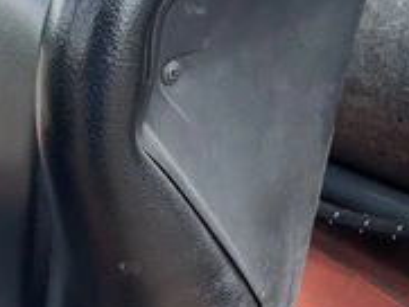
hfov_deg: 28.9
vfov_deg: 22.8
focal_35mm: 64
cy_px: 99
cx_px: 34
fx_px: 757
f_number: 1.8
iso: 25
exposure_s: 1/428
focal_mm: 3
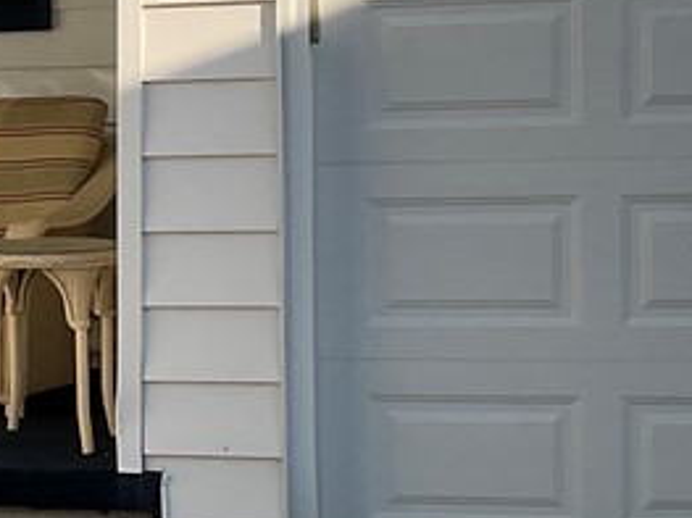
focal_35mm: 113
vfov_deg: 13.1
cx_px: -355
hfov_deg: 15.9
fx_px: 2258
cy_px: 216
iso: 16
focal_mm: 3
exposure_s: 1/3534
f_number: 1.8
----
**EXERCISE BRIEF:** Give an exact copy of the line containing "focal_35mm: 64" and every line after it through the end of the entries. Pictures are to be dropped.

**TASK RESULT:**
focal_35mm: 64
cy_px: 99
cx_px: 34
fx_px: 757
f_number: 1.8
iso: 25
exposure_s: 1/428
focal_mm: 3
focal_35mm: 113
vfov_deg: 13.1
cx_px: -355
hfov_deg: 15.9
fx_px: 2258
cy_px: 216
iso: 16
focal_mm: 3
exposure_s: 1/3534
f_number: 1.8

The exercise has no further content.